特定の看護分野で熟練した技術と知識を備え、水準の高い看護を実践できる認定看護師。独立行政法人国立病院機構・渋川医療センターの石田ゆかりさん(35)は、県内で数少ない慢性呼吸器疾患看護の認定看護師。呼吸機能が低下した患者に対して、維持・向上のためのリハビリ支援や、在宅酸素療法などセルフケア支援に取り組んでいる。呼吸器疾患の専門病院を掲げる渋川医療センターで最前線に立つ。

入間看護専門学校 第16期 卒業生

幼児期の病気で志す

3歳の時、首に腫瘍ができて手術を受け、小学校入学まで通院が続いた。「手術はつらかったし幼いころは手術跡がコンプレックスにもなった。でも、いい思い出となっているのは看護師さんの接し方や対応が良く、忘れられないから」。幼稚園の時から抱いた「将来は看護師に」という夢を、ぶれることなく貫いた。
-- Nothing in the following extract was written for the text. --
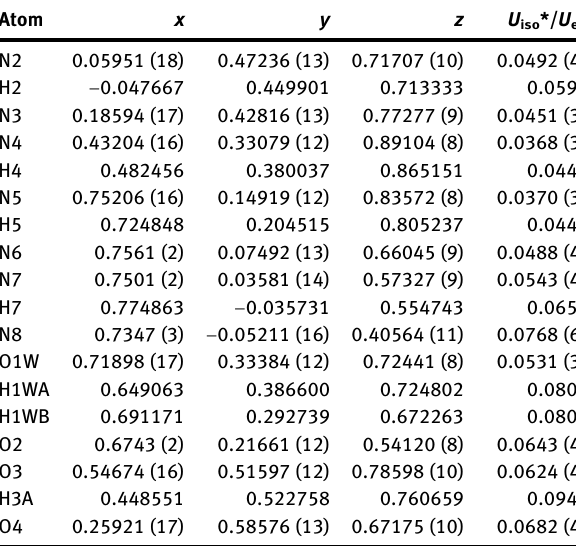
asymmetric unit consists of one target molecule, one MeOH molecule and one water molecule. The dihedral angle of two central pyridine rings is 78.73 ° . Through the hydrogen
高校卒業後、埼玉県内の看護学校に進み3年間学んだ。看護師資格を目指す中、自身の幼いころの経験もあり漠然と「小児科で働きたい」という思いがあった。同時期に友人が白血病で前橋市内の病院に入院したのをきっかけに、同病院の血液内科で働くことを志し、入職した。

日常の生活支える

転機はプライマリーナーシングを担当した若い男性患者との出会い。移植による合併症により肺を悪くし、28歳の若さで在宅酸素療法を余儀なくされることに。「チューブをつけた生活に戸惑う患者さんをサポートする知識が自分になかった」と振り返る。
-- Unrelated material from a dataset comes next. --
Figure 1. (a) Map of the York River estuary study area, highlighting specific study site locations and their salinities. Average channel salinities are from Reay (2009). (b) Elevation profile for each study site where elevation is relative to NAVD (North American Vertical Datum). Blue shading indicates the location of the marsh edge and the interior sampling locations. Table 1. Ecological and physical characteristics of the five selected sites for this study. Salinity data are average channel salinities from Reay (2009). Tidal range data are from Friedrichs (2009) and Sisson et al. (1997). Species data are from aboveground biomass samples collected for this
海外で行われている看護に関心があり、27歳の時にオーストラリアに2年間留学。帰国後、呼吸器疾患の専門医療施設だった渋川医療センターの前身、西群馬病院に勤務することになった。福井大学で6カ月間学び、一昨年6月に認定看護師の資格を取得した。

相談や後進の指導

認定看護師の役割は主に三つ。習得した看護技術を用いて水準の高い看護を行う「実践」。看護実践や院内講演などを通しての後進の「指導」。患者さんとの「相談」。例えば在宅酸素療法でも、最近では機器が進化し、リュック型やショルダー型タイプもあり、患者さんに対してアドバイスできるよう最新の情報を手に入れるようしている。1、2年目の若い看護師に人工呼吸器についての指導も行う。
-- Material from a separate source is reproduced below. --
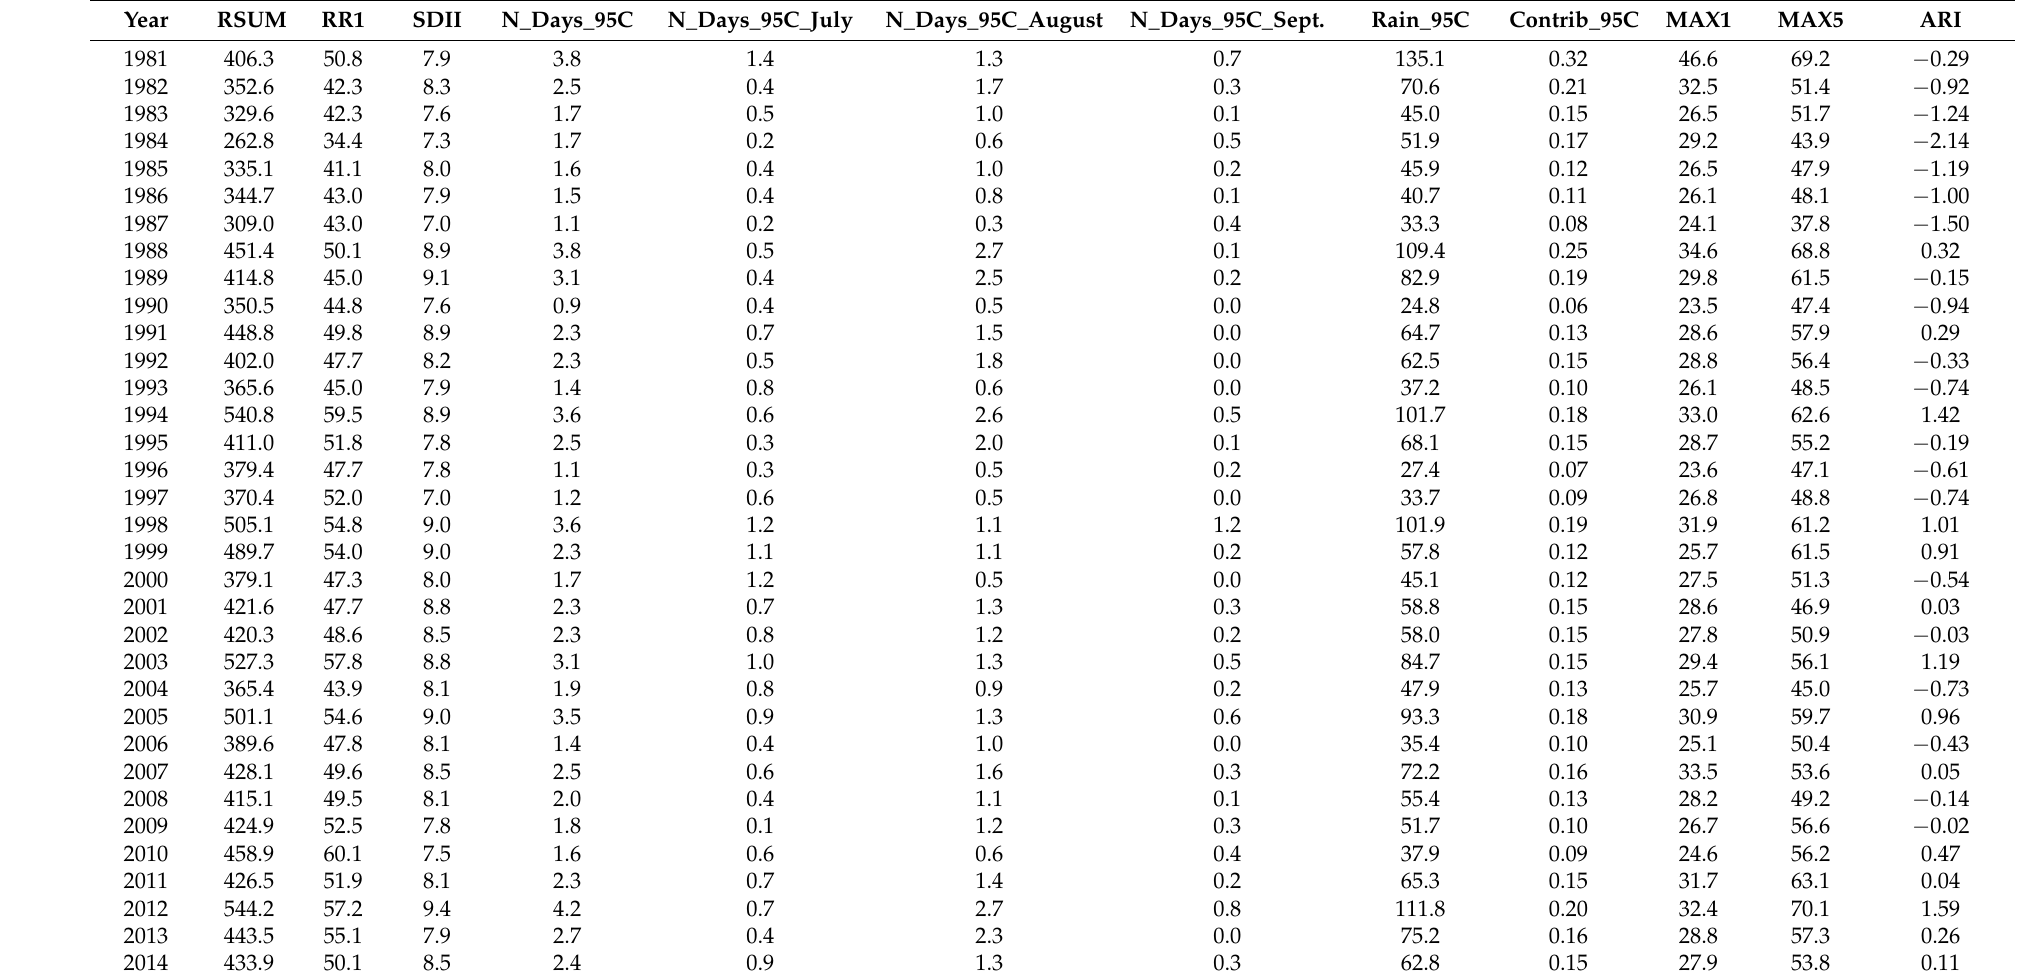
Table A4. Rainfall indexes over the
渋川医療センターは呼吸器内科の病棟が2棟ある。多くの患者と接する中、オーストラリア留学で培ったコミュニケーション能力が役立っているという。「患者さんから『息が切れずに外出できた』『酸素を持ちながら旅行に行けた』といった声を聞けるとうれしい」とやりがいを感じている。「今後は慢性呼吸器疾患の特定行為を行える資格を取得し、さらにスキルアップを図りたい」と、さらなる成長を期す。


認定看護師とは

特定の分野で、熟練した看護技術と知識を持ち、水準の高い看護実践のできる看護師。慢性呼吸器疾患看護のほか、救急看護など21分野がある。看護師などの資格を持ち、実務経験5年以上が必要。認定看護師教育機関で教育課程(6か月・615時間以上)を修了し、認定審査に合格すると、認定看護師となれる。